_EXERCISE BRIEF_:
What is needed is a single figure: how many lines of the records below contain the word "Courtyard".

_MATERIALS PROVIDED_:

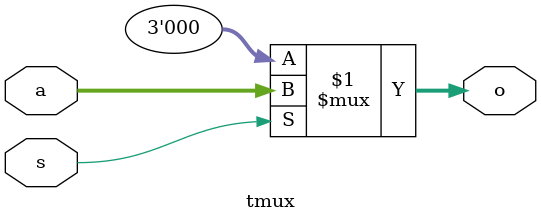
<source format=v>
`timescale 1ns / 1ps
module tmux(a,s,o);
input [2:0]a;
input s;
output [2:0]o;

assign o = s ? a : 3'b000;
endmodule

</source>
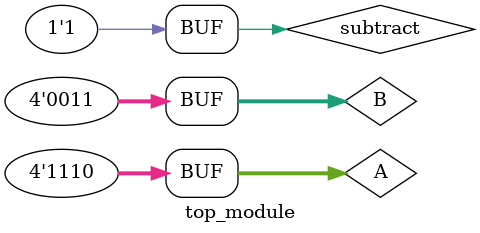
<source format=v>
module top_module;
    
    reg [3:0] A;
    reg [3:0] B;
    reg subtract; // 0 for addition, 1 for subtraction
    wire [3:0] S;
    wire overflow;
  	
  	initial begin
      	A = 4'b1110;
      	B = 4'b0011;
      	subtract = 1;
    end
  
    binary_adder_subtractor uut (
      	.A(A),
        .B(B),
        .subtract(subtract),
        .S(S),
        .overflow(overflow)
    );
    
  initial $monitor("A = %d, B = %d, S = %d, Overflow = %d", A, B, S, overflow);
endmodule

</source>
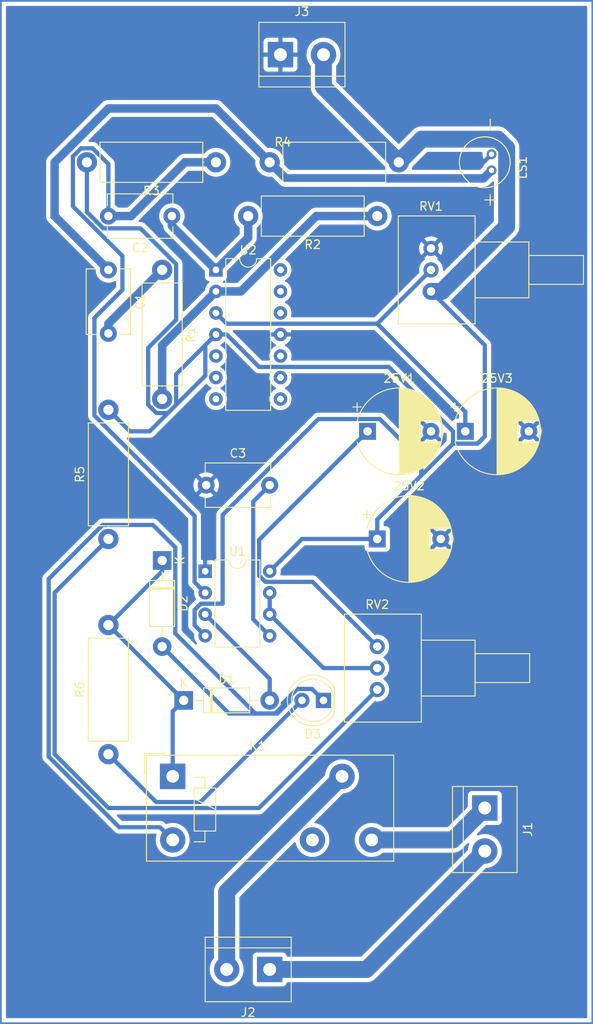
<source format=kicad_pcb>
(kicad_pcb (version 20221018) (generator pcbnew)

  (general
    (thickness 1.6)
  )

  (paper "A4")
  (title_block
    (title "Sound Operated Module for AC Load")
    (date "06.07.2023")
    (rev "1.0")
    (company "by Muxtar_Safarov")
  )

  (layers
    (0 "F.Cu" signal)
    (31 "B.Cu" signal)
    (32 "B.Adhes" user "B.Adhesive")
    (33 "F.Adhes" user "F.Adhesive")
    (34 "B.Paste" user)
    (35 "F.Paste" user)
    (36 "B.SilkS" user "B.Silkscreen")
    (37 "F.SilkS" user "F.Silkscreen")
    (38 "B.Mask" user)
    (39 "F.Mask" user)
    (40 "Dwgs.User" user "User.Drawings")
    (41 "Cmts.User" user "User.Comments")
    (42 "Eco1.User" user "User.Eco1")
    (43 "Eco2.User" user "User.Eco2")
    (44 "Edge.Cuts" user)
    (45 "Margin" user)
    (46 "B.CrtYd" user "B.Courtyard")
    (47 "F.CrtYd" user "F.Courtyard")
    (48 "B.Fab" user)
    (49 "F.Fab" user)
    (50 "User.1" user)
    (51 "User.2" user)
    (52 "User.3" user)
    (53 "User.4" user)
    (54 "User.5" user)
    (55 "User.6" user)
    (56 "User.7" user)
    (57 "User.8" user)
    (58 "User.9" user)
  )

  (setup
    (stackup
      (layer "F.SilkS" (type "Top Silk Screen"))
      (layer "F.Paste" (type "Top Solder Paste"))
      (layer "F.Mask" (type "Top Solder Mask") (thickness 0.01))
      (layer "F.Cu" (type "copper") (thickness 0.035))
      (layer "dielectric 1" (type "core") (thickness 1.51) (material "FR4") (epsilon_r 4.5) (loss_tangent 0.02))
      (layer "B.Cu" (type "copper") (thickness 0.035))
      (layer "B.Mask" (type "Bottom Solder Mask") (thickness 0.01))
      (layer "B.Paste" (type "Bottom Solder Paste"))
      (layer "B.SilkS" (type "Bottom Silk Screen"))
      (copper_finish "None")
      (dielectric_constraints no)
    )
    (pad_to_mask_clearance 0)
    (pcbplotparams
      (layerselection 0x00000e0_ffffffff)
      (plot_on_all_layers_selection 0x0000000_00000000)
      (disableapertmacros false)
      (usegerberextensions false)
      (usegerberattributes true)
      (usegerberadvancedattributes true)
      (creategerberjobfile true)
      (dashed_line_dash_ratio 12.000000)
      (dashed_line_gap_ratio 3.000000)
      (svgprecision 4)
      (plotframeref false)
      (viasonmask false)
      (mode 1)
      (useauxorigin false)
      (hpglpennumber 1)
      (hpglpenspeed 20)
      (hpglpendiameter 15.000000)
      (dxfpolygonmode true)
      (dxfimperialunits true)
      (dxfusepcbnewfont true)
      (psnegative false)
      (psa4output false)
      (plotreference true)
      (plotvalue true)
      (plotinvisibletext false)
      (sketchpadsonfab false)
      (subtractmaskfromsilk false)
      (outputformat 4)
      (mirror false)
      (drillshape 0)
      (scaleselection 1)
      (outputdirectory "C:/Users/mitxar/Documents/uc3843/Sound Operated Module  for AC Load/")
    )
  )

  (net 0 "")
  (net 1 "Net-(25V1-Pad1)")
  (net 2 "Earth")
  (net 3 "+12V")
  (net 4 "3")
  (net 5 "Net-(C1-Pad1)")
  (net 6 "Net-(C1-Pad2)")
  (net 7 "1")
  (net 8 "2")
  (net 9 "Net-(U1-CV)")
  (net 10 "Net-(D1-K)")
  (net 11 "Net-(D1-A)")
  (net 12 "Net-(D2-A)")
  (net 13 "Net-(D3-A)")
  (net 14 "Net-(J1-Pin_1)")
  (net 15 "Net-(J1-Pin_2)")
  (net 16 "Net-(J2-Pin_2)")
  (net 17 "unconnected-(K1-Pad12)")
  (net 18 "Net-(U2-1IN-)")
  (net 19 "Net-(R5-Pad1)")
  (net 20 "CONN")
  (net 21 "unconnected-(U2-2IN+-Pad5)")
  (net 22 "unconnected-(U2-2IN--Pad6)")
  (net 23 "unconnected-(U2-2OUT-Pad7)")
  (net 24 "unconnected-(U2-3OUT-Pad8)")
  (net 25 "unconnected-(U2-3IN--Pad9)")
  (net 26 "unconnected-(U2-3IN+-Pad10)")
  (net 27 "unconnected-(U2-4IN+-Pad12)")
  (net 28 "unconnected-(U2-4IN--Pad13)")
  (net 29 "unconnected-(U2-4OUT-Pad14)")

  (footprint "Diode_THT:D_DO-41_SOD81_P10.16mm_Horizontal" (layer "F.Cu") (at 91.44 114.3))

  (footprint "Potentiometer_THT:Potentiometer_Vishay_148-149_Single_Horizontal" (layer "F.Cu") (at 120.65 66.04))

  (footprint "Resistor_THT:R_Axial_DIN0414_L11.9mm_D4.5mm_P15.24mm_Horizontal" (layer "F.Cu") (at 88.9 63.5 -90))

  (footprint "Resistor_THT:R_Axial_DIN0414_L11.9mm_D4.5mm_P15.24mm_Horizontal" (layer "F.Cu") (at 101.6 50.8))

  (footprint "Resistor_THT:R_Axial_DIN0414_L11.9mm_D4.5mm_P15.24mm_Horizontal" (layer "F.Cu") (at 114.3 57.15 180))

  (footprint "Package_DIP:DIP-8_W7.62mm" (layer "F.Cu") (at 93.98 99.06))

  (footprint "Capacitor_THT:CP_Radial_D10.0mm_P7.50mm" (layer "F.Cu") (at 113.15 82.55))

  (footprint "LED_THT:LED_D5.0mm" (layer "F.Cu") (at 107.95 114.3 180))

  (footprint "Capacitor_THT:C_Disc_D7.5mm_W5.0mm_P7.50mm" (layer "F.Cu") (at 82.55 63.5 -90))

  (footprint "POM-3042P-R:MIC_POM-3042P-R" (layer "F.Cu") (at 127 50.8 -90))

  (footprint "Resistor_THT:R_Axial_DIN0414_L11.9mm_D4.5mm_P15.24mm_Horizontal" (layer "F.Cu") (at 82.55 95.25 90))

  (footprint "Diode_THT:D_DO-41_SOD81_P10.16mm_Horizontal" (layer "F.Cu") (at 88.9 97.79 -90))

  (footprint "Resistor_THT:R_Axial_DIN0414_L11.9mm_D4.5mm_P15.24mm_Horizontal" (layer "F.Cu") (at 95.25 50.8 180))

  (footprint "Relay_THT:Relay_SPDT_Finder_40.41" (layer "F.Cu") (at 90.1425 123.2675))

  (footprint "Capacitor_THT:CP_Radial_D10.0mm_P7.50mm" (layer "F.Cu") (at 114.3 95.25))

  (footprint "Potentiometer_THT:Potentiometer_Vishay_148-149_Single_Horizontal" (layer "F.Cu") (at 114.3 113.03))

  (footprint "TerminalBlock:TerminalBlock_bornier-2_P5.08mm" (layer "F.Cu") (at 127 127 -90))

  (footprint "Resistor_THT:R_Axial_DIN0414_L11.9mm_D4.5mm_P15.24mm_Horizontal" (layer "F.Cu") (at 82.55 120.65 90))

  (footprint "TerminalBlock:TerminalBlock_bornier-2_P5.08mm" (layer "F.Cu") (at 101.6 146.05 180))

  (footprint "Capacitor_THT:C_Disc_D7.5mm_W5.0mm_P7.50mm" (layer "F.Cu") (at 94.1 88.9))

  (footprint "Capacitor_THT:CP_Radial_D10.0mm_P7.50mm" (layer "F.Cu") (at 124.7 82.55))

  (footprint "Package_DIP:DIP-14_W7.62mm" (layer "F.Cu") (at 95.25 63.5))

  (footprint "Capacitor_THT:C_Disc_D7.5mm_W5.0mm_P7.50mm" (layer "F.Cu") (at 90.05 57.15 180))

  (footprint "TerminalBlock:TerminalBlock_bornier-2_P5.08mm" (layer "F.Cu") (at 102.87 38.1))

  (gr_rect (start 69.85 31.75) (end 139.7 152.4)
    (stroke (width 0.2) (type default)) (fill none) (layer "B.Cu") (tstamp 8bd1e1b0-82cc-45f5-8fa6-db59009e76ab))

  (segment (start 113.15 82.55) (end 100.35 95.35) (width 0.5) (layer "B.Cu") (net 1) (tstamp 1b473a44-f88e-43b7-ba0a-41cdbd3ea136))
  (segment (start 101.082233 100.31) (end 106.66 100.31) (width 0.5) (layer "B.Cu") (net 1) (tstamp 1c37ed18-613d-4623-b148-78b073b87c0b))
  (segment (start 106.66 100.31) (end 114.3 107.95) (width 0.5) (layer "B.Cu") (net 1) (tstamp 39fb2903-474d-44f1-89b3-1fc68eb6ed09))
  (segment (start 100.35 99.577767) (end 101.082233 100.31) (width 0.5) (layer "B.Cu") (net 1) (tstamp 4d2286c8-df6f-47d8-8742-3373420bca30))
  (segment (start 100.35 95.35) (end 100.35 99.577767) (width 0.5) (layer "B.Cu") (net 1) (tstamp 800618c8-08fe-4aed-a14f-6a61ef5ee971))
  (segment (start 80.01 56.66061) (end 80.01 50.8) (width 0.5) (layer "B.Cu") (net 3) (tstamp 05b97c25-a1bd-4d41-b1af-58de32b4cecd))
  (segment (start 100.35 74.95) (end 115.65 74.95) (width 0.5) (layer "B.Cu") (net 3) (tstamp 064db9d0-7471-4dab-bf47-0e3eaee8fb20))
  (segment (start 92.73 103.622233) (end 93.462233 102.89) (width 0.5) (layer "B.Cu") (net 3) (tstamp 07676ee5-0652-4205-88a9-ed42821c9493))
  (segment (start 85.09 82.55) (end 82.55 80.01) (width 0.5) (layer "B.Cu") (net 3) (tstamp 0eb6748b-80c3-471b-8c23-a807fc90e132))
  (segment (start 115.65 74.95) (end 123.25 82.55) (width 0.5) (layer "B.Cu") (net 3) (tstamp 0fc50867-4a20-4c87-bbb1-f5ba307c0adc))
  (segment (start 107.95 41.91) (end 116.84 50.8) (width 2) (layer "B.Cu") (net 3) (tstamp 155d7183-4c68-45a2-9548-038317eacab2))
  (segment (start 107.34939 81.1) (end 114.6 81.1) 
... [151933 chars truncated]
</source>
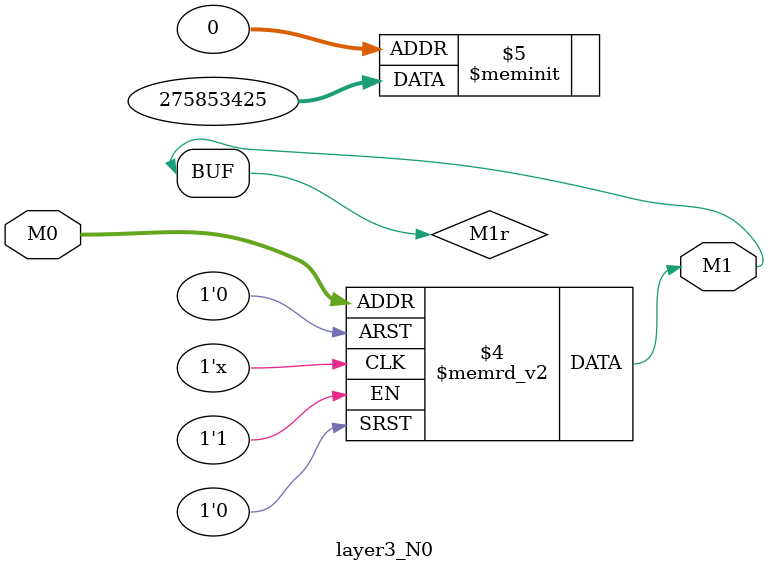
<source format=v>
module layer3_N0 ( input [4:0] M0, output [0:0] M1 );

	(*rom_style = "distributed" *) reg [0:0] M1r;
	assign M1 = M1r;
	always @ (M0) begin
		case (M0)
			5'b00000: M1r = 1'b1;
			5'b10000: M1r = 1'b1;
			5'b01000: M1r = 1'b0;
			5'b11000: M1r = 1'b0;
			5'b00100: M1r = 1'b1;
			5'b10100: M1r = 1'b1;
			5'b01100: M1r = 1'b1;
			5'b11100: M1r = 1'b1;
			5'b00010: M1r = 1'b0;
			5'b10010: M1r = 1'b0;
			5'b01010: M1r = 1'b0;
			5'b11010: M1r = 1'b0;
			5'b00110: M1r = 1'b1;
			5'b10110: M1r = 1'b1;
			5'b01110: M1r = 1'b0;
			5'b11110: M1r = 1'b0;
			5'b00001: M1r = 1'b0;
			5'b10001: M1r = 1'b0;
			5'b01001: M1r = 1'b0;
			5'b11001: M1r = 1'b0;
			5'b00101: M1r = 1'b1;
			5'b10101: M1r = 1'b1;
			5'b01101: M1r = 1'b1;
			5'b11101: M1r = 1'b0;
			5'b00011: M1r = 1'b0;
			5'b10011: M1r = 1'b0;
			5'b01011: M1r = 1'b0;
			5'b11011: M1r = 1'b0;
			5'b00111: M1r = 1'b0;
			5'b10111: M1r = 1'b0;
			5'b01111: M1r = 1'b0;
			5'b11111: M1r = 1'b0;

		endcase
	end
endmodule

</source>
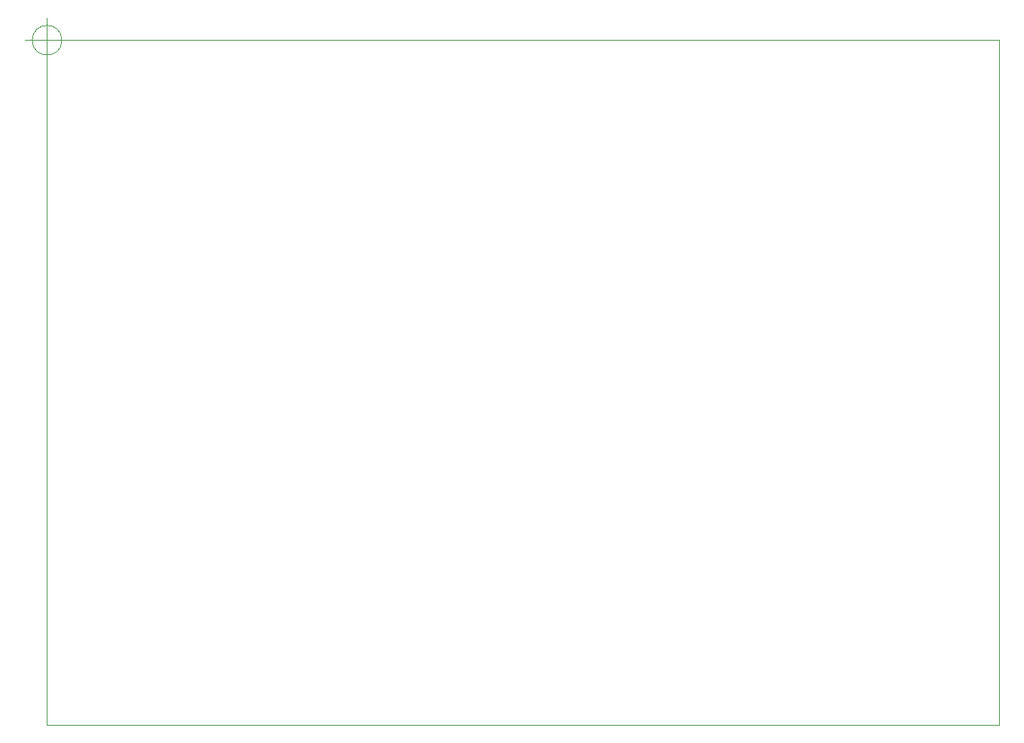
<source format=gbr>
%TF.GenerationSoftware,KiCad,Pcbnew,(6.0.9)*%
%TF.CreationDate,2023-01-24T23:05:38+01:00*%
%TF.ProjectId,Projekt,50726f6a-656b-4742-9e6b-696361645f70,rev?*%
%TF.SameCoordinates,Original*%
%TF.FileFunction,Profile,NP*%
%FSLAX46Y46*%
G04 Gerber Fmt 4.6, Leading zero omitted, Abs format (unit mm)*
G04 Created by KiCad (PCBNEW (6.0.9)) date 2023-01-24 23:05:38*
%MOMM*%
%LPD*%
G01*
G04 APERTURE LIST*
%TA.AperFunction,Profile*%
%ADD10C,0.100000*%
%TD*%
G04 APERTURE END LIST*
D10*
X68000000Y-69000000D02*
X65000000Y-69000000D01*
X172000000Y-70000000D02*
X172000000Y-146000000D01*
X172000000Y-69000000D02*
X172000000Y-70000000D01*
X172000000Y-69000000D02*
X68000000Y-69000000D01*
X65000000Y-69000000D02*
X65000000Y-146000000D01*
X172000000Y-146000000D02*
X65000000Y-146000000D01*
X66666666Y-69000000D02*
G75*
G03*
X66666666Y-69000000I-1666666J0D01*
G01*
X62500000Y-69000000D02*
X67500000Y-69000000D01*
X65000000Y-66500000D02*
X65000000Y-71500000D01*
M02*

</source>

_RESPONSE TO THE EXERCISE_:
2